Executive Insight: Michael Tiemann – The Importance of Enterprise Architecture for your Agency
Michael Tiemann, Program Director and Senior Faculty with the Federated Enterprise Architecture Certification (FEAC) Institute, is the emcee at DGI’s 10th annual Enterprise Architecture event. An expert on EA, he will lead the event held in connection with the annual FEAC CEA Symposium. Read DGI’s interview with him.
DGI: What’s so important about EA at every agency?
MT: EA is the only mechanism that can effectively transform the government. For this to happen, it must permeate not only every department and agency but also all programs as a management support mechanism. It is important because it can set the government as a whole on a path of better performance at lowered costs.
DGI: Hasn’t EA lost its Mojo, and aren’t the systems already in place working? Does it have to be upgraded and refreshed all the time?
MT: Just like a lot of others here, you have superimposed EA with systems. One result of EA is better and more dependable cheaper systems. However, EA is really about the functioning of government systems or not. And as to systems functioning, the US government has many legacy systems dating back to the late 1980 that are hobbled and virtually unsupportable. They must, with the programs and processes they support , be re-architected.
DGI: Can you give me a couple of examples of the good ways EA works to provide a streamlined, efficient operation?
MT: When agencies architect and model/analyze their systems, they find out some programs are over automated with duplicate nonintegrated systems/solutions which is wasteful and costly. They find out some programs that could be automated or use technology to improve have none (gaps), and they often find related opportunities like to share services or capabilities rather than each buying and supporting its own. For example, under the FEA, the federal pay systems went from 27 to four or so. How can anyone not see the savings in this kind of result? Another thing is that EA naturally identifies dormant programs, solutions and systems. Frankly, the new 25-point plan for IT Reform cannot be effectively implemented without EA.
DGI: Is EA prepared to adapt to the changing demands of the cloud, increased security and consolidated data centers?
MT: These are the kinds of things that EA organizes and effectively and efficiently can support without damage to the programs they support. Doing these by fiat without a structured prioritized planned transition is reckless and dangerous. In a building you don't just start ripping out walls and structure until you have analyzed the potentials for damage and failure if the structure.
DGI: What’s the biggest advantage of EA?
MT: Adding value to mission capabilities is way ahead of saving money although it does that as well. Does it save an agency any money? Of course, sharing and reusing data saves enormous amounts of money. Analyzing requirements before code is written saves an order of magnitude in costs as the implementation progresses. Fixing flaws early in models is much cheaper than fixing them later in implemented software or in operational context. Government transformation cannot be done (effectively and efficiently) without EA. Well it can be done, but if it were a plane I wouldn't fly in it.

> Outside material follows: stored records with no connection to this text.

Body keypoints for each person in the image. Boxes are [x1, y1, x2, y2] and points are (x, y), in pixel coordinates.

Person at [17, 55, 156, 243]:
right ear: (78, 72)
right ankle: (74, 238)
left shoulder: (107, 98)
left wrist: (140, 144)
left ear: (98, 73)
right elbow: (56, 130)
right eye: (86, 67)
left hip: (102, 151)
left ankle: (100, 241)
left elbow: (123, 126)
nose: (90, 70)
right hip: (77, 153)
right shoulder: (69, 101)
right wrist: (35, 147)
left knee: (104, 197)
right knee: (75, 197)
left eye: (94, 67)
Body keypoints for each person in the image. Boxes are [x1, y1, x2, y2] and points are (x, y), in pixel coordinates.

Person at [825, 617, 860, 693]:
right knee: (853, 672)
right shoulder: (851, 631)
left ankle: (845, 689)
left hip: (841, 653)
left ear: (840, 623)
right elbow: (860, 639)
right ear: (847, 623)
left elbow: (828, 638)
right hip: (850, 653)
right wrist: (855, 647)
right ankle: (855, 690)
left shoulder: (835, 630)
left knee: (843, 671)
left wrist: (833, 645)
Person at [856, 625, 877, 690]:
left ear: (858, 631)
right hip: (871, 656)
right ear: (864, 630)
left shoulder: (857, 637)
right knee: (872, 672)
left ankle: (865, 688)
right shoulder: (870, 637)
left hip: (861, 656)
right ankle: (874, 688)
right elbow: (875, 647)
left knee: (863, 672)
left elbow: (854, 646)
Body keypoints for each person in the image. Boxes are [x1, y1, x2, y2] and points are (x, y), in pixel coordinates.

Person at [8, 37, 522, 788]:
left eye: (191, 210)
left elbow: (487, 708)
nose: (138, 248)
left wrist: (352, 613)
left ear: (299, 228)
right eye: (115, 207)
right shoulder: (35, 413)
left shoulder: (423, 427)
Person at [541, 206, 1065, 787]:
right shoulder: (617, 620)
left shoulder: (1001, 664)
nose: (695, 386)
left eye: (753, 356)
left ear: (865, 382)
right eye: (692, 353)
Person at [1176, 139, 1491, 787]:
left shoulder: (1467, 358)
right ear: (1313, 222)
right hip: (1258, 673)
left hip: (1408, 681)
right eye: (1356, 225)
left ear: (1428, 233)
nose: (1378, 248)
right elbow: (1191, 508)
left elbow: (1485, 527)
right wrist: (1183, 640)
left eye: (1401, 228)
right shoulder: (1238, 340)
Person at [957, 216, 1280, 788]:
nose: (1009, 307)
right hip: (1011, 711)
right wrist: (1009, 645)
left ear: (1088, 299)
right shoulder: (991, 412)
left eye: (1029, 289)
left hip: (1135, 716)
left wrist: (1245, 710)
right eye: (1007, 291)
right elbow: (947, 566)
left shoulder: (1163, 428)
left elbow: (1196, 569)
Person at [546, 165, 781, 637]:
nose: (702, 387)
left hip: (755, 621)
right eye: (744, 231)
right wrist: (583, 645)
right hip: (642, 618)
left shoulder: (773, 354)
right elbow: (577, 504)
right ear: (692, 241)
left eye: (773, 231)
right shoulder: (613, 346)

DGI: How do I make my EA more robust?
MT: EA programs have many levels of maturity. Programs need a different set of models and different analysis than say a whole department. Most agencies started identifying and completing segment architectures a few years ago and then stopped. Completion of the segments will drive EA practices deeper into organizations where monetary savings and process enablement are needed to be found and made to happen. At every layer, EA can contribute and be made more robust. EA is the only mechanism that ensures traceable line of sight from resource investments through business/mission results to strategic objectives.
DGI: So tell me again why EA is so important?
MT: It is critical to fixing many of the currently unfixed problems facing government and for the nation. It is a disciplined approach to running and designing enterprises that is based in science and engineering practices. With financial crisis, healthcare challenges, energy issues and a plethora of other important work, government must work better and cost less, and that's really what EA is about. We need EA today now more than ever.